::: Text shown :::

RE: [General] Language-independent test representation

I think that what I have been doing in the last week or so with the "domunit" module at http://xmlconf.sourceforge.net really speaks to this point.

The only testing framework that I knew that was in wide use and implemented for most major languages was the xUnit family of test frameworks.  In my opinion, being able to produce tests for xUnit test
frameworks is a critical capability.  I think it is undesirable to try to create an "W3C" testing framework on multiple languages as a competitor to the xUnit family.  I haven't found any critical
missing capability in xUnit for the type of tests that we need to do, there is an existing xUnit community that has supports the framework in a wide variety of languages, and having the conformance
tests in a framework that a developer might be using for other tests definitely makes his life easier.

::: Record excerpts :::

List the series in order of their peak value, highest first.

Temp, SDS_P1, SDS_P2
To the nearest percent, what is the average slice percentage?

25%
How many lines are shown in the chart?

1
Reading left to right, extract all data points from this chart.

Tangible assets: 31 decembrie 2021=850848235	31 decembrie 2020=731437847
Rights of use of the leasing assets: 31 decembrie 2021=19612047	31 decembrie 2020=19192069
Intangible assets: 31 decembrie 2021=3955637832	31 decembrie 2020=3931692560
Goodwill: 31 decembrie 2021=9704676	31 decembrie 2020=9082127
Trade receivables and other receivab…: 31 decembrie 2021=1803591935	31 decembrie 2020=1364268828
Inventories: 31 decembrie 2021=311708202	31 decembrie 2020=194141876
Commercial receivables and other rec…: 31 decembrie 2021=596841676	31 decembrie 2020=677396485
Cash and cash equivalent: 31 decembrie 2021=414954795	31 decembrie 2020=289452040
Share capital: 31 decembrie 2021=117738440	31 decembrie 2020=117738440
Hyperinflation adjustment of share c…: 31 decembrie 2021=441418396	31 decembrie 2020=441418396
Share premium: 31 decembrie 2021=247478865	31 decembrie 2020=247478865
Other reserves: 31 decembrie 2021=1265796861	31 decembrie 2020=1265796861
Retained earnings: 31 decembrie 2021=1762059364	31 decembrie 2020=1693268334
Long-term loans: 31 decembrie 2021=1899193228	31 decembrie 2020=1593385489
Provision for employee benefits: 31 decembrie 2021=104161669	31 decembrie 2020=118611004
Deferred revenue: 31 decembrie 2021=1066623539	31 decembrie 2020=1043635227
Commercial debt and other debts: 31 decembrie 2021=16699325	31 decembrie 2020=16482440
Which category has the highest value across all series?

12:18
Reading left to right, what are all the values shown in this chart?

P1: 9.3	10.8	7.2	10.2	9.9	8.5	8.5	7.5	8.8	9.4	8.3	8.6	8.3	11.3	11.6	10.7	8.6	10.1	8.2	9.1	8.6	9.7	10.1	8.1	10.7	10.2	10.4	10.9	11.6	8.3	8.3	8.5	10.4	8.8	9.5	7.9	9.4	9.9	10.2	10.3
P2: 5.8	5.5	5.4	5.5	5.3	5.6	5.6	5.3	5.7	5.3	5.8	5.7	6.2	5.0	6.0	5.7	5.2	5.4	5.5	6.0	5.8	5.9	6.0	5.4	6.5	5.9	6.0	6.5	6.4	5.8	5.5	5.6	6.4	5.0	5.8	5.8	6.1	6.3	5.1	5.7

:::

What is needed:
Write out the stretch of the message on language-independent test representation from "RE: [General] Language-independent" through "his life easier.". The lines are not used in what follows.

Your solution:
RE: [General] Language-independent test representation

I think that what I have been doing in the last week or so with the "domunit" module at http://xmlconf.sourceforge.net really speaks to this point.

The only testing framework that I knew that was in wide use and implemented for most major languages was the xUnit family of test frameworks.  In my opinion, being able to produce tests for xUnit test
frameworks is a critical capability.  I think it is undesirable to try to create an "W3C" testing framework on multiple languages as a competitor to the xUnit family.  I haven't found any critical
missing capability in xUnit for the type of tests that we need to do, there is an existing xUnit community that has supports the framework in a wide variety of languages, and having the conformance
tests in a framework that a developer might be using for other tests definitely makes his life easier.